Follow the dollars: Loan for Rural Regional College building part of revenue from Walmart development

Times Observer file photo The funds utilized as a bridge loan for the purchase of the PNC Building originated with the sale of this North Warren property — now the home of the Warren Commons. The photo was taken in 2005.

The $450,000 that the Warren County Commissioners have loaned for the purchase of the PNC Building in downtown Warren is not coming from revenue generated by property taxes.

It comes from the proceeds of the land deal that brought Walmart to North Warren, funds have largely been left untouched since the deal closed in 2005.

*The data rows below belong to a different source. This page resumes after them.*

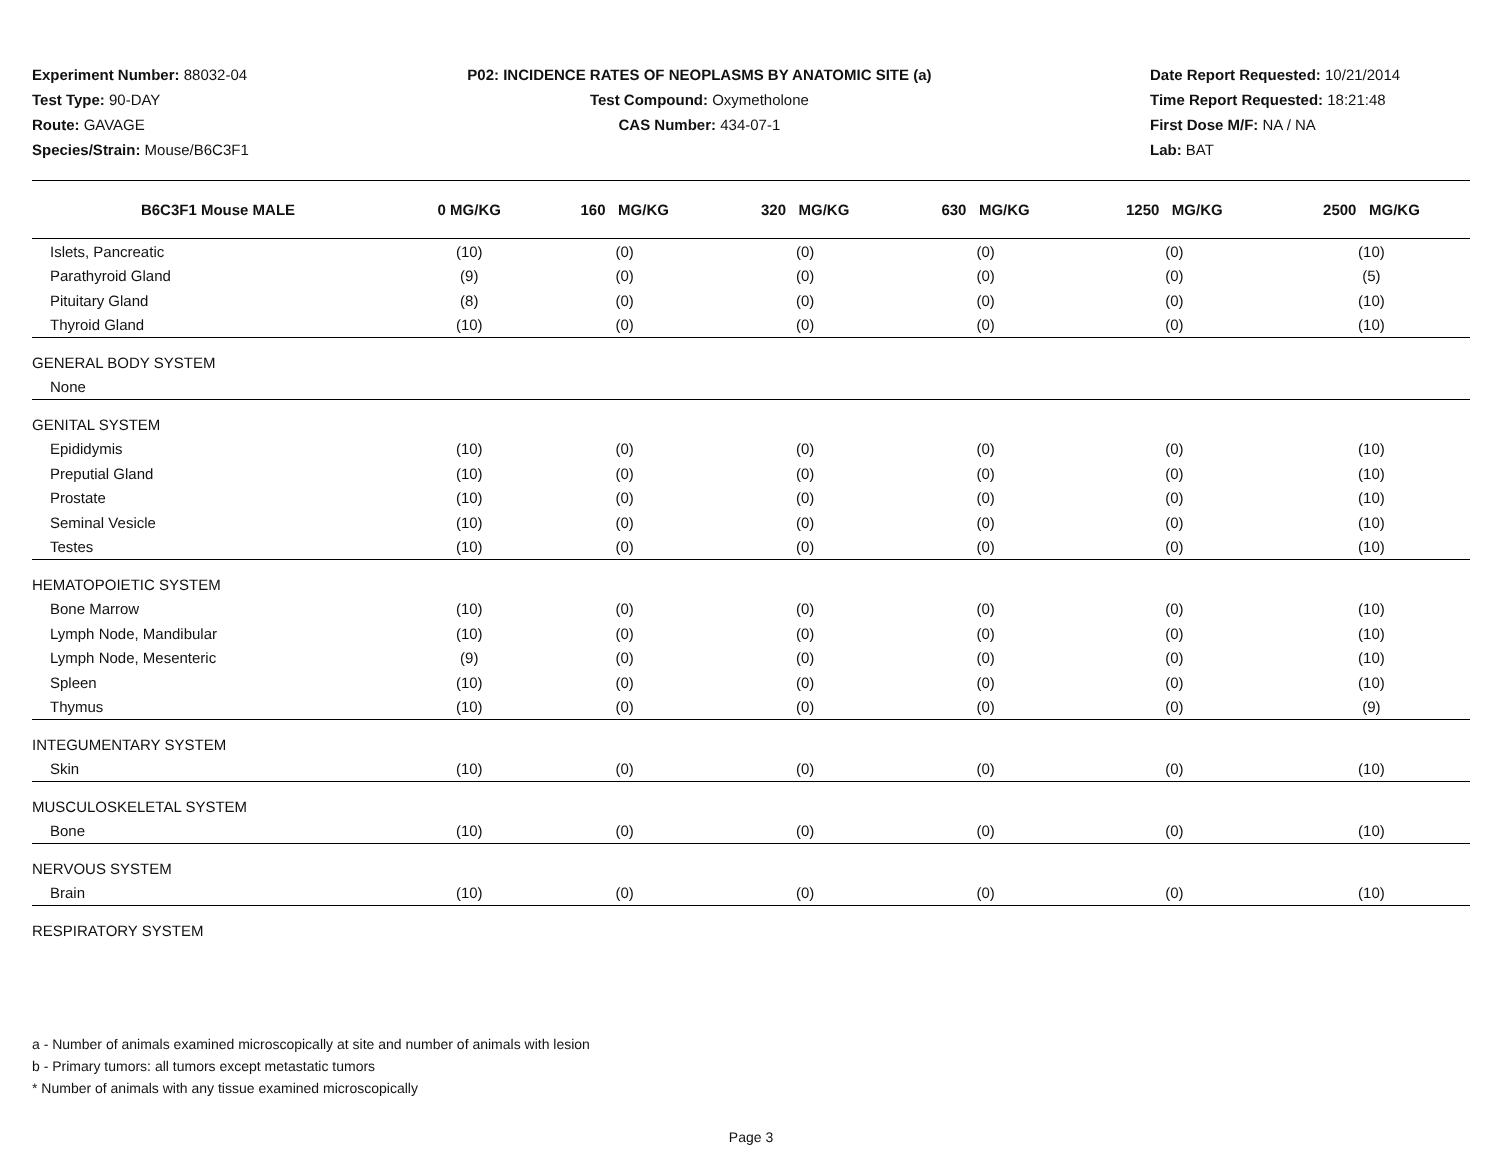Experiment Number: 88032-04
Test Type: 90-DAY
Route: GAVAGE
Species/Strain: Mouse/B6C3F1
P02: INCIDENCE RATES OF NEOPLASMS BY ANATOMIC SITE (a)
Test Compound: Oxymetholone
CAS Number: 434-07-1
Date Report Requested: 10/21/2014
Time Report Requested: 18:21:48
First Dose M/F: NA / NA
Lab: BAT
| B6C3F1 Mouse MALE | 0 MG/KG | 160 MG/KG | 320 MG/KG | 630 MG/KG | 1250 MG/KG | 2500 MG/KG |
| --- | --- | --- | --- | --- | --- | --- |
| Islets, Pancreatic | (10) | (0) | (0) | (0) | (0) | (10) |
| Parathyroid Gland | (9) | (0) | (0) | (0) | (0) | (5) |
| Pituitary Gland | (8) | (0) | (0) | (0) | (0) | (10) |
| Thyroid Gland | (10) | (0) | (0) | (0) | (0) | (10) |
| GENERAL BODY SYSTEM | | | | | | |
| None | | | | | | |
| GENITAL SYSTEM | | | | | | |
| Epididymis | (10) | (0) | (0) | (0) | (0) | (10) |
| Preputial Gland | (10) | (0) | (0) | (0) | (0) | (10) |
| Prostate | (10) | (0) | (0) | (0) | (0) | (10) |
| Seminal Vesicle | (10) | (0) | (0) | (0) | (0) | (10) |
| Testes | (10) | (0) | (0) | (0) | (0) | (10) |
| HEMATOPOIETIC SYSTEM | | | | | | |
| Bone Marrow | (10) | (0) | (0) | (0) | (0) | (10) |
| Lymph Node, Mandibular | (10) | (0) | (0) | (0) | (0) | (10) |
| Lymph Node, Mesenteric | (9) | (0) | (0) | (0) | (0) | (10) |
| Spleen | (10) | (0) | (0) | (0) | (0) | (10) |
| Thymus | (10) | (0) | (0) | (0) | (0) | (9) |
| INTEGUMENTARY SYSTEM | | | | | | |
| Skin | (10) | (0) | (0) | (0) | (0) | (10) |
| MUSCULOSKELETAL SYSTEM | | | | | | |
| Bone | (10) | (0) | (0) | (0) | (0) | (10) |
| NERVOUS SYSTEM | | | | | | |
| Brain | (10) | (0) | (0) | (0) | (0) | (10) |
| RESPIRATORY SYSTEM | | | | | | |
a - Number of animals examined microscopically at site and number of animals with lesion
b - Primary tumors: all tumors except metastatic tumors
* Number of animals with any tissue examined microscopically
Page 3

Here’s the nuts-and-bolts of the saga from an archived article in the Pittsburgh Post-Gazette: Warren County owned three parcels in the area where Walmart is currently located. The state owned a parcel that, added to what the county owned, would have made a tract of sufficient size to attract Wal-Mart and the other development that has occurred at the site.

Other property owners, including current County Commissioner Cindy Morrison, lobbied for Wal-Mart to be placed at other locations.

The state agreed to sell the 30-acre parcel — once part of the Warren State Hospital — for $340,000.

Echo Real Estate Services, Wal-Mart’s development, agreed to purchase the tract for $4 million — $3.4 million to go to the state and $586,000 to the county.

Pennsylvania’s General Assembly subsequently approved legislation — Act 54 of 2003 — that lifted agricultural restrictions.

Commissioner Ben Kafferlin said that the Erie Bank checking account in which that money was placed has a current balance of approximately $746,000 and that the fund was created when the funds were released to the county in 2010.

“Nothing programmatic has been done” with the money since then, he said, indicating that previous boards of commissioners have dipped into the fund as an “emergency fund.” Kafferlin said the prior boards would “pull a couple hundred thousand (dollars) and put it right back” rather than borrowing the money from a tax anticipation note.

While potential restrictions to economic development and conservation were discussed, Act 54 of 2003 does not appear to contain any such restriction.

“It is taxpayer money in the sense it is owned by the taxpayer,” Kafferlin said. “Whether or not the money was raised via property tax, the answer is no.”